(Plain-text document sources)
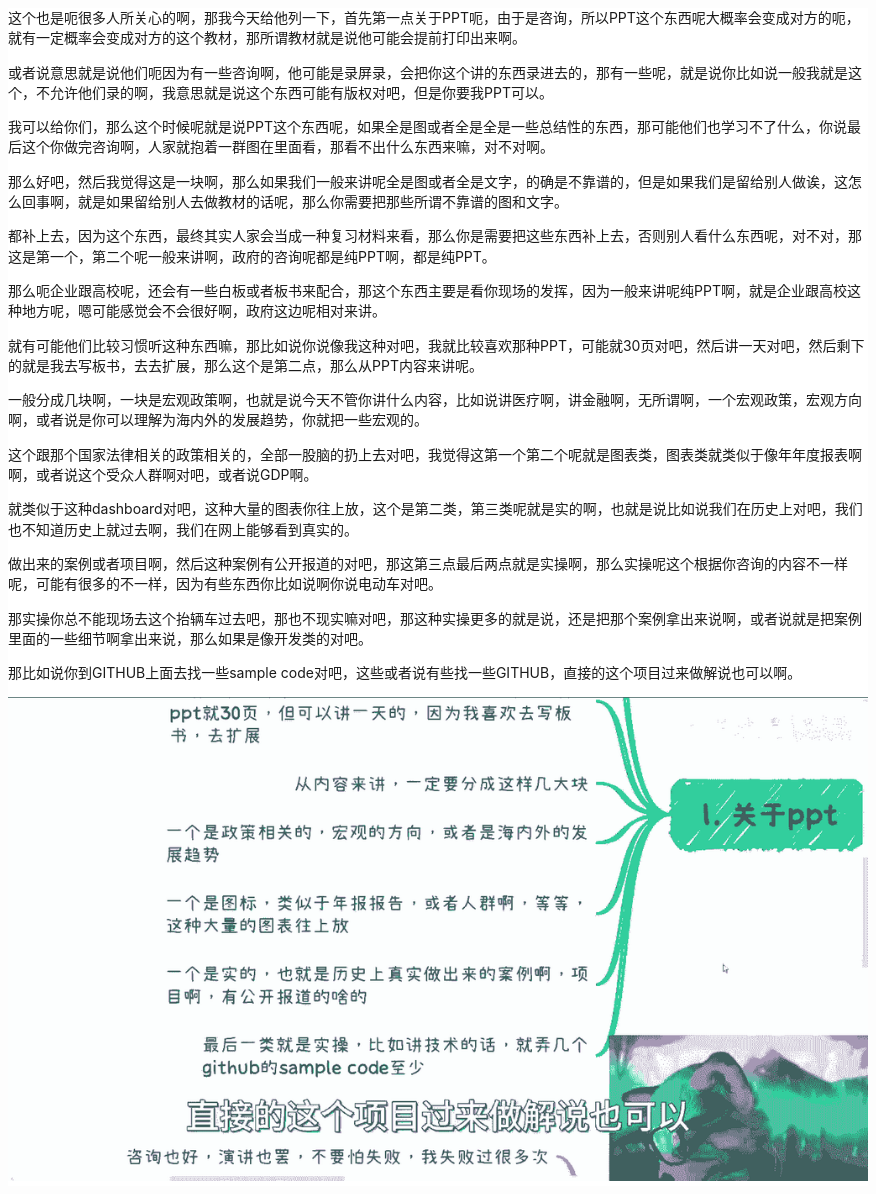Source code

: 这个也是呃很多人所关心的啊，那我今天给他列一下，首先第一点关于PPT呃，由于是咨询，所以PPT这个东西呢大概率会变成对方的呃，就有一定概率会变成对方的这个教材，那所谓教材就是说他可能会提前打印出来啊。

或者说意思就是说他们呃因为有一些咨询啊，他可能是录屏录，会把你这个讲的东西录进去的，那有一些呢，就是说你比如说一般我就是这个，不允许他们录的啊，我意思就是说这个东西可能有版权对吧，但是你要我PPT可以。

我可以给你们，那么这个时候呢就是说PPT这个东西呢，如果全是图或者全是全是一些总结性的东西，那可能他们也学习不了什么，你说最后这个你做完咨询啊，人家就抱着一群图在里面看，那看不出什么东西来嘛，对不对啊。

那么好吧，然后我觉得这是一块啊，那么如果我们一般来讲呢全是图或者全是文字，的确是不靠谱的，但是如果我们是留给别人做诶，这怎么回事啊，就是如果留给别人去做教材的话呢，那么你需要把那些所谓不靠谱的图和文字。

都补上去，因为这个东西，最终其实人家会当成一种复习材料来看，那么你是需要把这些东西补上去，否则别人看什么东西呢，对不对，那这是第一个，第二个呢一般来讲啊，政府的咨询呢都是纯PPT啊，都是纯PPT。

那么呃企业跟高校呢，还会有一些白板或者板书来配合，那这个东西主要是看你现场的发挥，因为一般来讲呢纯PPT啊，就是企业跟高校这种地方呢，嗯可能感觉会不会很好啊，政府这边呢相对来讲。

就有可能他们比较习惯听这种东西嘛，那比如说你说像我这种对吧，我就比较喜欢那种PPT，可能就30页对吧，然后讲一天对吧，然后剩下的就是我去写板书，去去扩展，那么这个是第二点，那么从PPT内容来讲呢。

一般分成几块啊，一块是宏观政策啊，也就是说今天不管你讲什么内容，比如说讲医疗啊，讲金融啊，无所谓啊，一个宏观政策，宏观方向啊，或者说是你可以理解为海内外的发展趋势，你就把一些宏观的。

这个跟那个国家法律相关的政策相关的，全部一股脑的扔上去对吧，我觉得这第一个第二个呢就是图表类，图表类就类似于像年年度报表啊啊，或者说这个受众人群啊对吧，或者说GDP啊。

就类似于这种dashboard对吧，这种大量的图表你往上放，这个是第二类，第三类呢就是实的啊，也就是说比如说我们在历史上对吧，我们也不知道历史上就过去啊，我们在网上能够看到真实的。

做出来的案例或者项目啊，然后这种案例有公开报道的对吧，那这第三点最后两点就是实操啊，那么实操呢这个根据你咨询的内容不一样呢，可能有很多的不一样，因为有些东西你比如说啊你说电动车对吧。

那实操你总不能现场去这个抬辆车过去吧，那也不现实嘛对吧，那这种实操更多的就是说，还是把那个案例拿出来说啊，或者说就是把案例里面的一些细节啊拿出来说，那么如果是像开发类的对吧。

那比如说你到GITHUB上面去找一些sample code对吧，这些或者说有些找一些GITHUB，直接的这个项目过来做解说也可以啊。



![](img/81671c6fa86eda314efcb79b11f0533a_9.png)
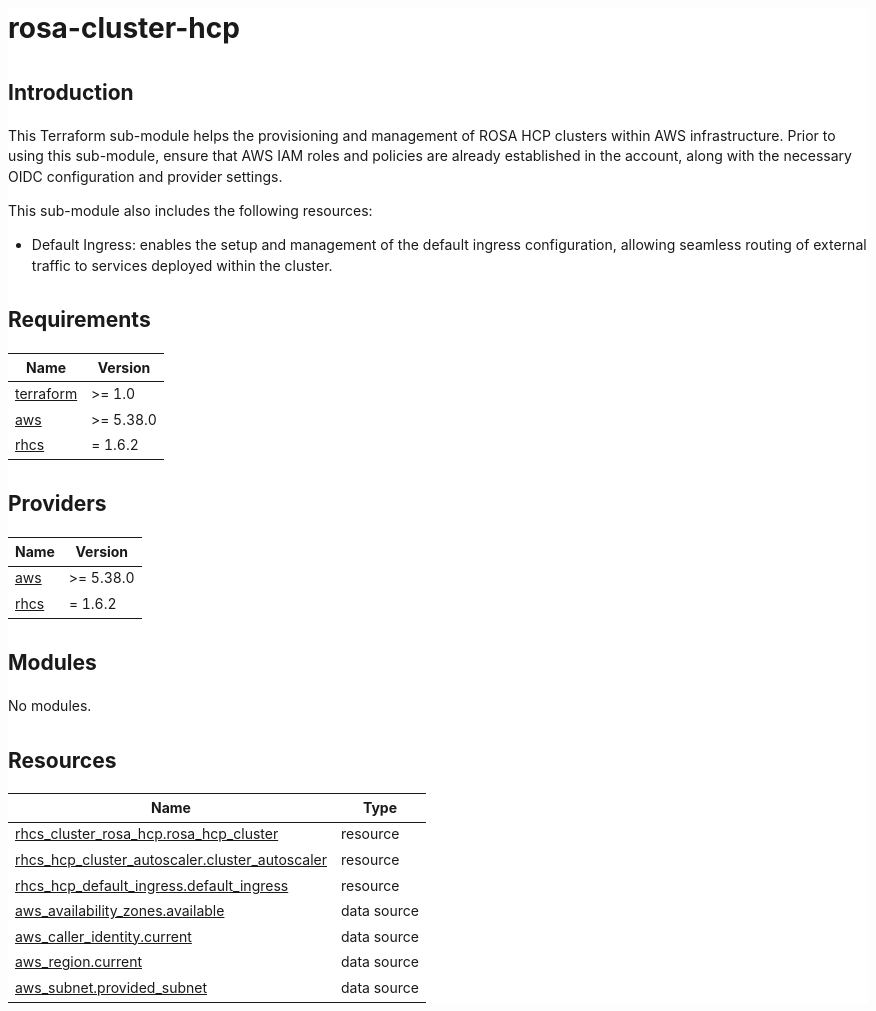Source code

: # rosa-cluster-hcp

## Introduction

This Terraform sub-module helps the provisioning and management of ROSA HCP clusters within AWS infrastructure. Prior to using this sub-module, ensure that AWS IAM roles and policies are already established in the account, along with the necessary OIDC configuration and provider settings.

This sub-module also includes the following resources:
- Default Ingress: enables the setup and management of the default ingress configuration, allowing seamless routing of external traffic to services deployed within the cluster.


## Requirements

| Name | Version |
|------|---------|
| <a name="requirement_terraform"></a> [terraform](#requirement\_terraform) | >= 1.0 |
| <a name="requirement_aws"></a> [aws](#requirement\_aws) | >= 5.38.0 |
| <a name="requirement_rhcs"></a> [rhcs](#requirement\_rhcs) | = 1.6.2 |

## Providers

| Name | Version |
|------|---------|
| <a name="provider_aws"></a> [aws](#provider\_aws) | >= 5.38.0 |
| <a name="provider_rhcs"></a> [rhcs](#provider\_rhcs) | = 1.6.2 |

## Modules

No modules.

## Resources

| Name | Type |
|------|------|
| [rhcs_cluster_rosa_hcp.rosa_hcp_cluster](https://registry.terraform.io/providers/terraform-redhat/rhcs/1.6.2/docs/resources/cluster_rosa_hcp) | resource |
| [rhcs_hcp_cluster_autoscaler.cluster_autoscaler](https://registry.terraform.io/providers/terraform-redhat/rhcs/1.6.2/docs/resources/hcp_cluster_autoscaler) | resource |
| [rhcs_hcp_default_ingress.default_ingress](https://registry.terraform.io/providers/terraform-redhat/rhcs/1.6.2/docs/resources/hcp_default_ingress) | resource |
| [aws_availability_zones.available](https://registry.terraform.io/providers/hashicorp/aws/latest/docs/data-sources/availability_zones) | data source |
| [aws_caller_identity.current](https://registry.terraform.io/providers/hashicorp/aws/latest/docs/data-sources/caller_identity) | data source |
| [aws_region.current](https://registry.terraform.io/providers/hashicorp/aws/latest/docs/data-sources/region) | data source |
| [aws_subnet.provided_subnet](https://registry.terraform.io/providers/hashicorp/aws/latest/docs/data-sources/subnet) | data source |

THE TASK: Only the lines from the start of the records through the line containing "就有可能他们比较习惯听这种东" should be repeated, word for word, with the pictures left out.

RESPONSE BOX:
Source code

: 这个也是呃很多人所关心的啊，那我今天给他列一下，首先第一点关于PPT呃，由于是咨询，所以PPT这个东西呢大概率会变成对方的呃，就有一定概率会变成对方的这个教材，那所谓教材就是说他可能会提前打印出来啊。

或者说意思就是说他们呃因为有一些咨询啊，他可能是录屏录，会把你这个讲的东西录进去的，那有一些呢，就是说你比如说一般我就是这个，不允许他们录的啊，我意思就是说这个东西可能有版权对吧，但是你要我PPT可以。

我可以给你们，那么这个时候呢就是说PPT这个东西呢，如果全是图或者全是全是一些总结性的东西，那可能他们也学习不了什么，你说最后这个你做完咨询啊，人家就抱着一群图在里面看，那看不出什么东西来嘛，对不对啊。

那么好吧，然后我觉得这是一块啊，那么如果我们一般来讲呢全是图或者全是文字，的确是不靠谱的，但是如果我们是留给别人做诶，这怎么回事啊，就是如果留给别人去做教材的话呢，那么你需要把那些所谓不靠谱的图和文字。

都补上去，因为这个东西，最终其实人家会当成一种复习材料来看，那么你是需要把这些东西补上去，否则别人看什么东西呢，对不对，那这是第一个，第二个呢一般来讲啊，政府的咨询呢都是纯PPT啊，都是纯PPT。

那么呃企业跟高校呢，还会有一些白板或者板书来配合，那这个东西主要是看你现场的发挥，因为一般来讲呢纯PPT啊，就是企业跟高校这种地方呢，嗯可能感觉会不会很好啊，政府这边呢相对来讲。

就有可能他们比较习惯听这种东西嘛，那比如说你说像我这种对吧，我就比较喜欢那种PPT，可能就30页对吧，然后讲一天对吧，然后剩下的就是我去写板书，去去扩展，那么这个是第二点，那么从PPT内容来讲呢。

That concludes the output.